• YOUR GOAL: Taking the records line by line, how many lines contain the word "Connector"? Answer with the number only.

• Stored data entries:
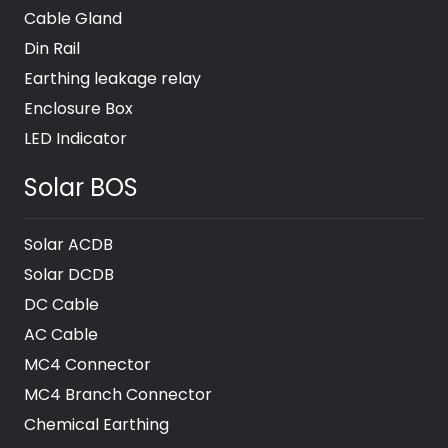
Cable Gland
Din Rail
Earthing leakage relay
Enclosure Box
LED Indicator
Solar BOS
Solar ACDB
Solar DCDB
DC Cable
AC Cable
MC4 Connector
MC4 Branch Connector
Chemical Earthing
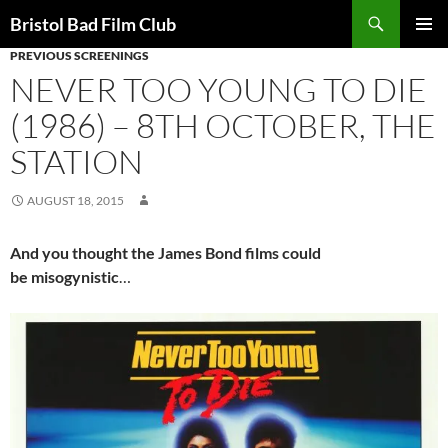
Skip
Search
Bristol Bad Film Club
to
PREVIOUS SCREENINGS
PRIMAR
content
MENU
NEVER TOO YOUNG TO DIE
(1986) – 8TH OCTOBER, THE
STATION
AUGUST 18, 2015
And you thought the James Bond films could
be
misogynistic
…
---
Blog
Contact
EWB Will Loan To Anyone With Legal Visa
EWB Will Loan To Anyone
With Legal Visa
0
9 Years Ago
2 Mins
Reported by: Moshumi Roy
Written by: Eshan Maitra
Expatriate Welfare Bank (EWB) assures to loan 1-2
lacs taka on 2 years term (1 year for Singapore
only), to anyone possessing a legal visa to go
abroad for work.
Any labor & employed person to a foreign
--
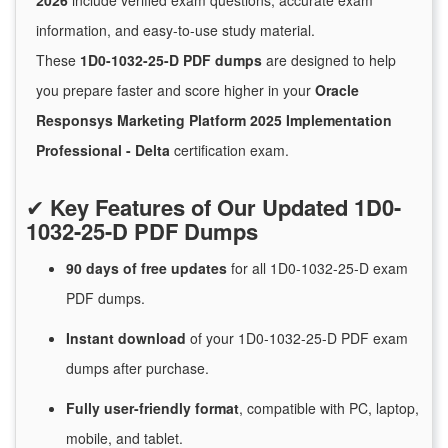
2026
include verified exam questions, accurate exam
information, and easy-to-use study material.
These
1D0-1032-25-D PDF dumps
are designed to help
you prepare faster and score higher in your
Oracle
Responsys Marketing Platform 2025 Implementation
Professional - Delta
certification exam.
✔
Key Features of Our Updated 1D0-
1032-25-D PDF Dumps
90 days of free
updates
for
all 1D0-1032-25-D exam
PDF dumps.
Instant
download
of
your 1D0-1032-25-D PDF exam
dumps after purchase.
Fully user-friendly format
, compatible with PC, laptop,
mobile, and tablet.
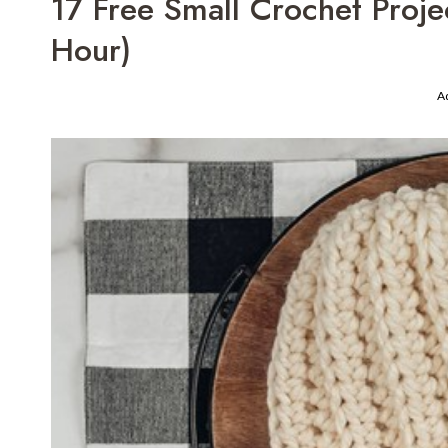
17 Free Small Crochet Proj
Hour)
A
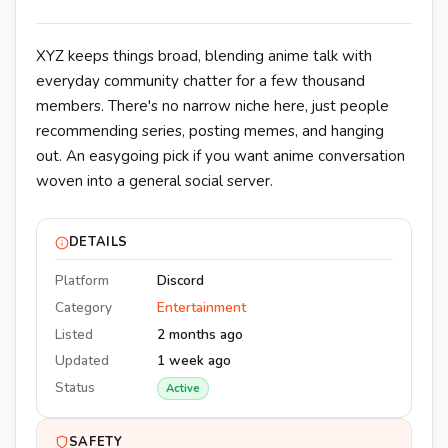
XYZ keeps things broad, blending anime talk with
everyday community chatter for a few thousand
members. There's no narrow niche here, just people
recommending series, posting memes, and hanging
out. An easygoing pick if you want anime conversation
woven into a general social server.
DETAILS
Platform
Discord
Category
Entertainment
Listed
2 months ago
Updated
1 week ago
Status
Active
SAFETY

• THE ANSWER: 2